■ **Exercise**: Please copy each line of the data that includes the string "will".
# # #
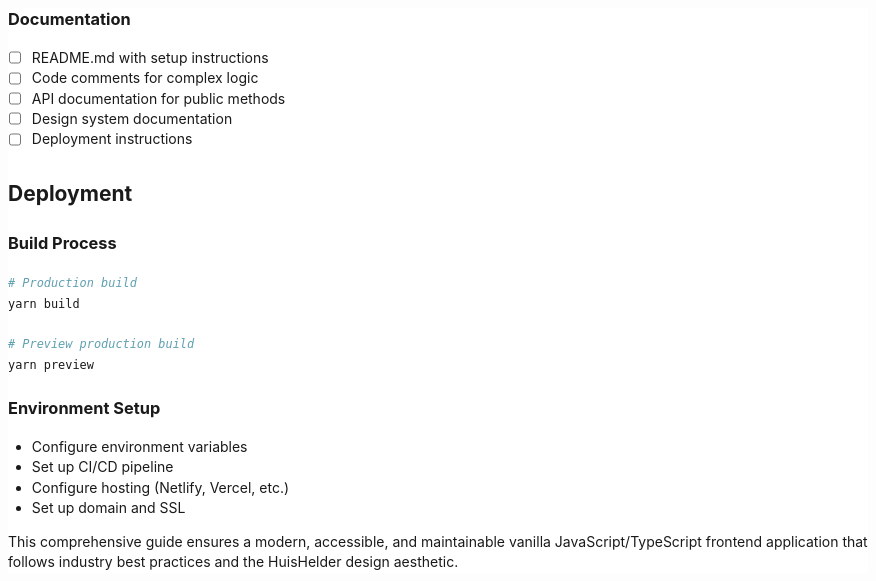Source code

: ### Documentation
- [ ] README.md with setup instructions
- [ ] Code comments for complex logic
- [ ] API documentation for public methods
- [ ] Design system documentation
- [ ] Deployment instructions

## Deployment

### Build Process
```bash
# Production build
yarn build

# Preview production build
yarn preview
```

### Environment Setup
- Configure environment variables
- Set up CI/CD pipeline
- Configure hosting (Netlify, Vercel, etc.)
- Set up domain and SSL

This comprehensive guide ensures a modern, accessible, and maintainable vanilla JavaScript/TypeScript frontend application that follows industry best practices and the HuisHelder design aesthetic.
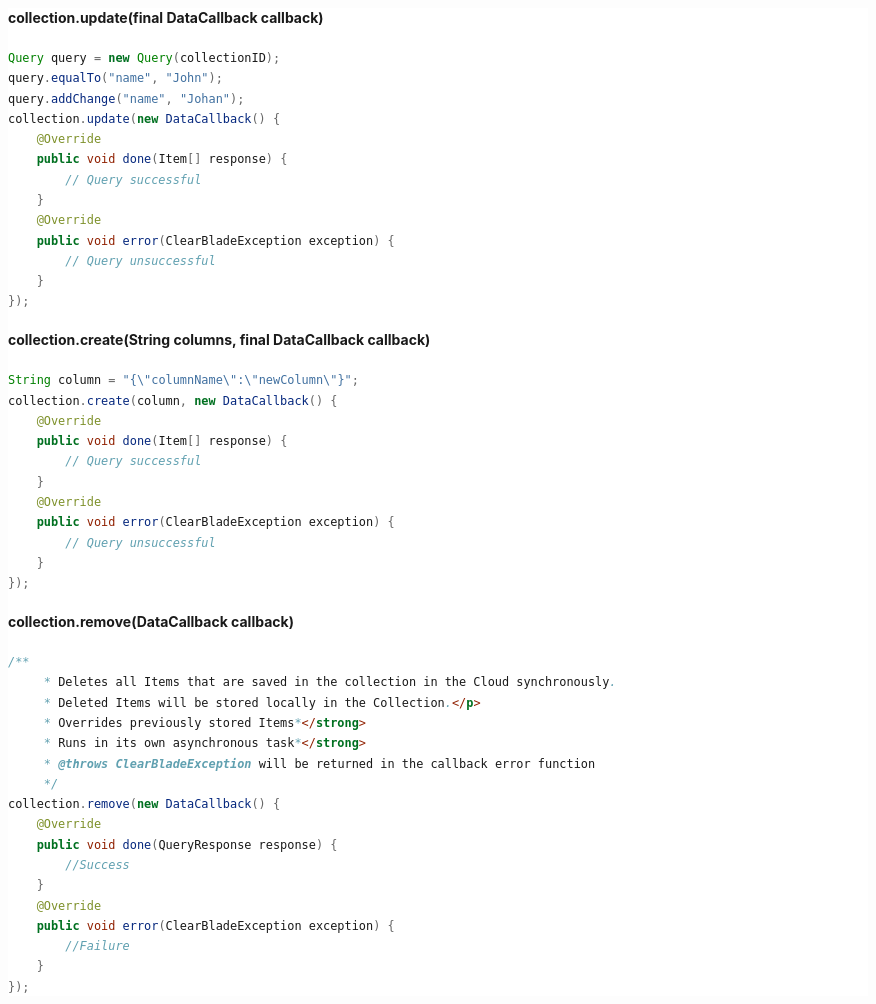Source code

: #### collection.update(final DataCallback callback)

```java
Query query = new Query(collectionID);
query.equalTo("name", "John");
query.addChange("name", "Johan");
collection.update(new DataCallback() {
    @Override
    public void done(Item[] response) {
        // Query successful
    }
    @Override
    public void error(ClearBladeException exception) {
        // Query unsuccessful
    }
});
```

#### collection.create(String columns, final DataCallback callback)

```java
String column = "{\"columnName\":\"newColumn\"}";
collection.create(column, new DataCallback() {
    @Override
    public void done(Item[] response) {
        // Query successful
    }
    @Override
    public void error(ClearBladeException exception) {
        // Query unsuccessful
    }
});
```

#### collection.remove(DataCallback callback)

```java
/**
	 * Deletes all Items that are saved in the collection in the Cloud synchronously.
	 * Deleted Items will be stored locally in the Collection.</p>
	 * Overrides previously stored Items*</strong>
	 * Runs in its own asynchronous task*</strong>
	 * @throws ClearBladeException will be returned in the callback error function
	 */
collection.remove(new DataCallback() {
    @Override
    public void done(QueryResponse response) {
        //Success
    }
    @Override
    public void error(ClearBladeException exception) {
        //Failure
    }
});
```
# # #
■ **Result**:
	 * Deleted Items will be stored locally in the Collection.</p>
	 * @throws ClearBladeException will be returned in the callback error function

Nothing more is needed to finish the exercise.